WHAT YOU NEED TO DO
Using the data below, print exactly the line with "kurumların yardım platformlarının k", the line with "explore l'infidélité dans un couple après la", and every line between them, but none of the pictures.

Entries taken from a collection:
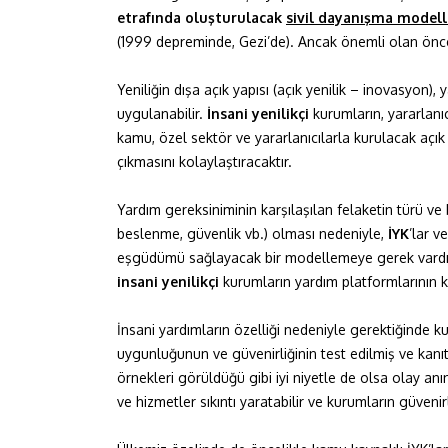
etrafında oluşturulacak
sivil dayanışma modell
(1999 depreminde, Gezi’de). Ancak önemli olan önce
Yeniliğin dışa açık yapısı (açık yenilik – inovasyon
uygulanabilir.
İnsani yenilikçi
kurumların, yararlanıc
kamu, özel sektör ve yararlanıcılarla kurulacak açık il
çıkmasını kolaylaştıracaktır.
Yardım gereksiniminin karşılaşılan felaketin türü ve
beslenme, güvenlik vb.) olması nedeniyle,
İYK
’lar v
eşgüdümü sağlayacak bir modellemeye gerek vardır.
insani yenilikçi
kurumların yardım platformlarının k
İnsani yardımların özelliği nedeniyle gerektiğinde k
uygunluğunun ve güvenirliğinin test edilmiş ve kan
örnekleri görüldüğü gibi iyi niyetle de olsa olay anı
ve hizmetler sıkıntı yaratabilir ve kurumların güvenirl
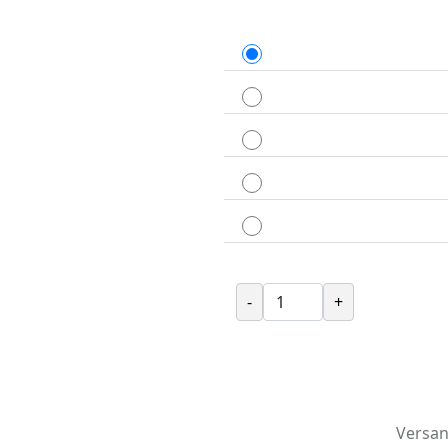
-
+
Versan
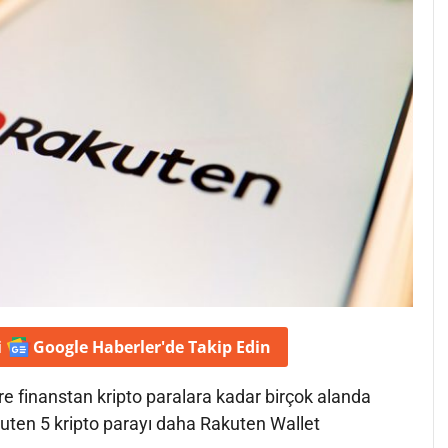
i
Google Haberler'de
Takip Edin
e finanstan kripto paralara kadar birçok alanda
uten 5 kripto parayı daha Rakuten Wallet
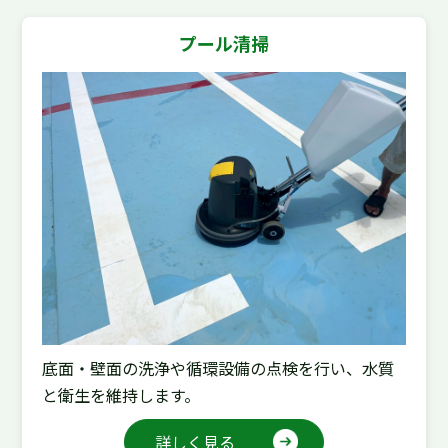
プール清掃
底面・壁面の洗浄や循環設備の点検を行い、水質
と衛生を維持します。
詳しく見る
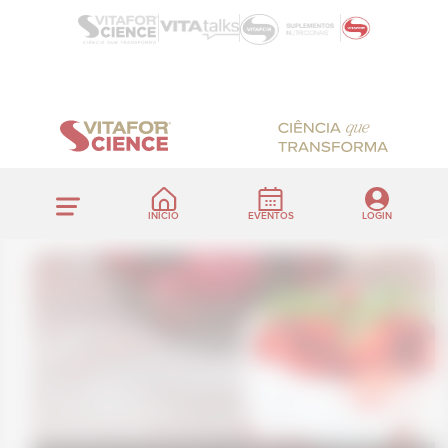
INÍCIO
EVENTOS
LOGIN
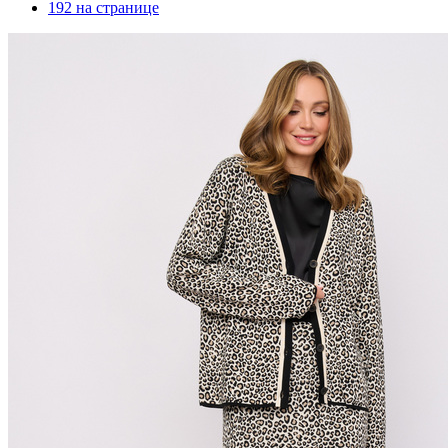
192 на странице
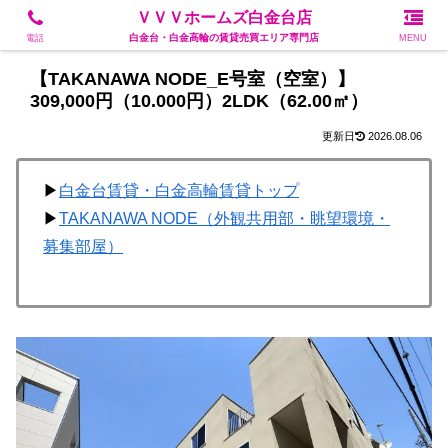
白金台・白金高輪の賃貸売買エリア専門店
ＶＶＶホームズ白金台店
白金台・白金高輪の賃貸売買エリア専門店
電話
MENU
【TAKANAWA NODE_E号室（空室）】
309,000円（10.000円）2LDK（62.00㎡）
2026.08.06
▶
白金台賃貸・白金高輪賃貸トップ
▶
TAKANAWA NODE（外観共用部・眺望環境・
募集部屋）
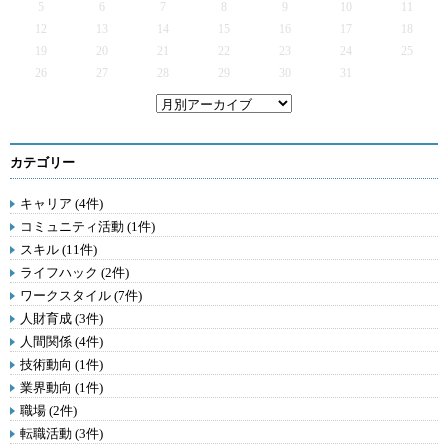
5
6
7
8
9
10
11
12
13
14
15
16
17
18
19
20
21
22
23
24
25
26
27
28
29
30
31
カテゴリー
キャリア (4件)
コミュニティ活動 (1件)
スキル (11件)
ライフハック (2件)
ワークスタイル (7件)
人財育成 (3件)
人間関係 (4件)
技術動向 (1件)
業界動向 (1件)
職場 (2件)
転職活動 (3件)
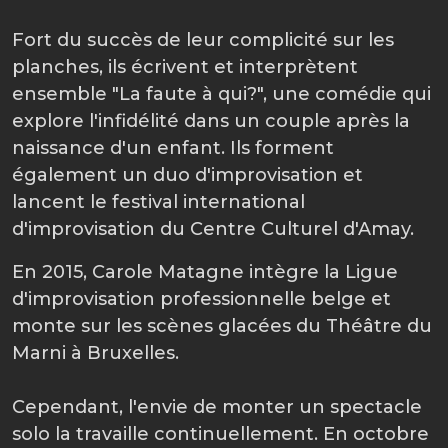
Fort du succès de leur complicité sur les
planches, ils écrivent et interprètent
ensemble "La faute à qui?", une comédie qui
explore l'infidélité dans un couple après la
naissance d'un enfant. Ils forment
également un duo d'improvisation et
lancent le festival international
d'improvisation du Centre Culturel d'Amay.
En 2015, Carole Matagne intègre la Ligue
d'improvisation professionnelle belge et
monte sur les scènes glacées du Théâtre du
Marni à Bruxelles.
Cependant, l'envie de monter un spectacle
solo la travaille continuellement. En octobre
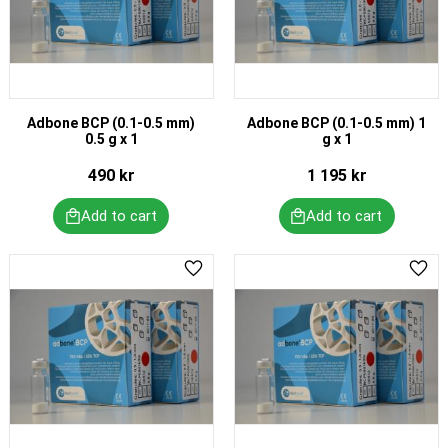
Adbone BCP (0.1-0.5 mm)
Adbone BCP (0.1-0.5 mm) 1
0.5 g x 1
g x 1
490
kr
1 195
kr
Add to favorites
Add 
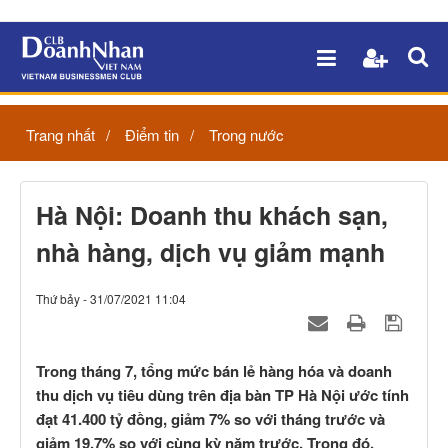
Trang nhất
Điểm tin
Trong nước
Hà Nội: Doanh thu khách sạn,
nhà hàng, dịch vụ giảm mạnh
Thứ bảy - 31/07/2021 11:04
Trong tháng 7, tổng mức bán lẻ hàng hóa và doanh
thu dịch vụ tiêu dùng trên địa bàn TP Hà Nội ước tính
đạt 41.400 tỷ đồng, giảm 7% so với tháng trước và
giảm 19,7% so với cùng kỳ năm trước. Trong đó,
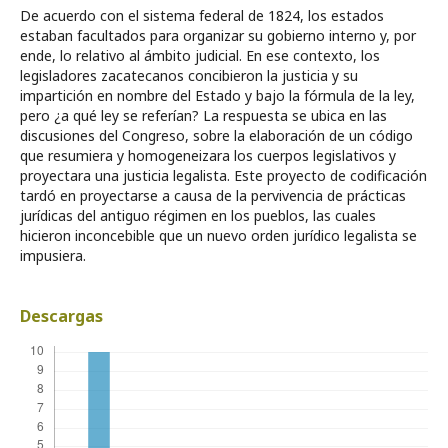
De acuerdo con el sistema federal de 1824, los estados
estaban facultados para organizar su gobierno interno y, por
ende, lo relativo al ámbito judicial. En ese contexto, los
legisladores zacatecanos concibieron la justicia y su
impartición en nombre del Estado y bajo la fórmula de la ley,
pero ¿a qué ley se referían? La respuesta se ubica en las
discusiones del Congreso, sobre la elaboración de un código
que resumiera y homogeneizara los cuerpos legislativos y
proyectara una justicia legalista. Este proyecto de codificación
tardó en proyectarse a causa de la pervivencia de prácticas
jurídicas del antiguo régimen en los pueblos, las cuales
hicieron inconcebible que un nuevo orden jurídico legalista se
impusiera.
Descargas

SOLVED PROBLEM
kurumların yardım platformlarının k
İnsani yardımların özelliği nedeniyle gerektiğinde k
uygunluğunun ve güvenirliğinin test edilmiş ve kan
örnekleri görüldüğü gibi iyi niyetle de olsa olay anı
ve hizmetler sıkıntı yaratabilir ve kurumların güvenirl
-
+
Versan
i
Google Haberler'de
Takip Edin
e finanstan kripto paralara kadar birçok alanda
uten 5 kripto parayı daha Rakuten Wallet
プール清掃
底面・壁面の洗浄や循環設備の点検を行い、水質
と衛生を維持します。
詳しく見る
INÍCIO
EVENTOS
LOGIN
192 на странице
白金台・白金高輪の賃貸売買エリア専門店
ＶＶＶホームズ白金台店
白金台・白金高輪の賃貸売買エリア専門店
電話
MENU
【TAKANAWA NODE_E号室（空室）】
309,000円（10.000円）2LDK（62.00㎡）
2026.08.06
▶
白金台賃貸・白金高輪賃貸トップ
▶
TAKANAWA NODE（外観共用部・眺望環境・
募集部屋）
5
6
7
8
9
10
11
12
13
14
15
16
17
18
19
20
21
22
23
24
25
26
27
28
29
30
31
カテゴリー
キャリア (4件)
コミュニティ活動 (1件)
スキル (11件)
ライフハック (2件)
ワークスタイル (7件)
人財育成 (3件)
人間関係 (4件)
技術動向 (1件)
業界動向 (1件)
職場 (2件)
転職活動 (3件)
Fort du succès de leur complicité sur les
planches, ils écrivent et interprètent
ensemble "La faute à qui?", une comédie qui
explore l'infidélité dans un couple après la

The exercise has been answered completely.